Dr. Z, an OBGYN, was working with Doctors Without Borders in the Congo. Dr. Z had decided he simply had to go because he felt it was his calling as a Christian to help alleviate some of the enormous suffering in the world. For months Dr. Z labored tirelessly in a makeshift camp, desperately attempting to help the young girls and women who had been raped and mutilated by the interminable civil war of the region, a war fueled in part by the West’s insatiable demand for coltan and other precious metals from the region (got to get the materials to run our PlayStations and replace our cell phones every six months from somewhere, don’t we?).
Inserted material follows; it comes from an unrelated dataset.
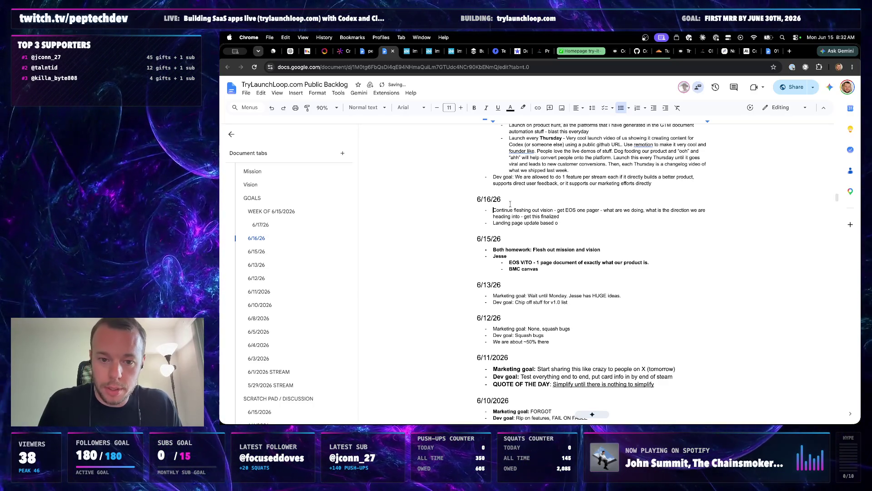
text(VISION )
For some reason, it was the eight year old that did it. When she was brought in her legs had been amputated and somebody had rammed a large blade up her vagina. As Dr. Z cradled her head in his knees it was clear that they could do nothing for her but deliver her a dose of morphine to help alleviate the pain. Perhaps it was because she was eight, the same age as his own daughter. Perhaps it was the look of anguish in her eyes. Perhaps it was the unforgettable screams of her desperate mother. But through it all he felt his faith splintering.
Later that night he sat up with a colleague drinking a glass of brandy. Suddenly the tears started rolling down his cheeks. He turned to the other man, a GP and a fellow Christian. And with his face wet with tears he whispered hoarsely, “I don’t know if there is a god.”
In that moment Dr. Z did not believe the proposition “There is a God.” According to some people, Paul makes claims in Romans 1 which are sufficient to say that Dr. Z is, in that moment, wickedly suppressing the natural revelation that calls out to him. From where exactly? The killing fields of the Congo?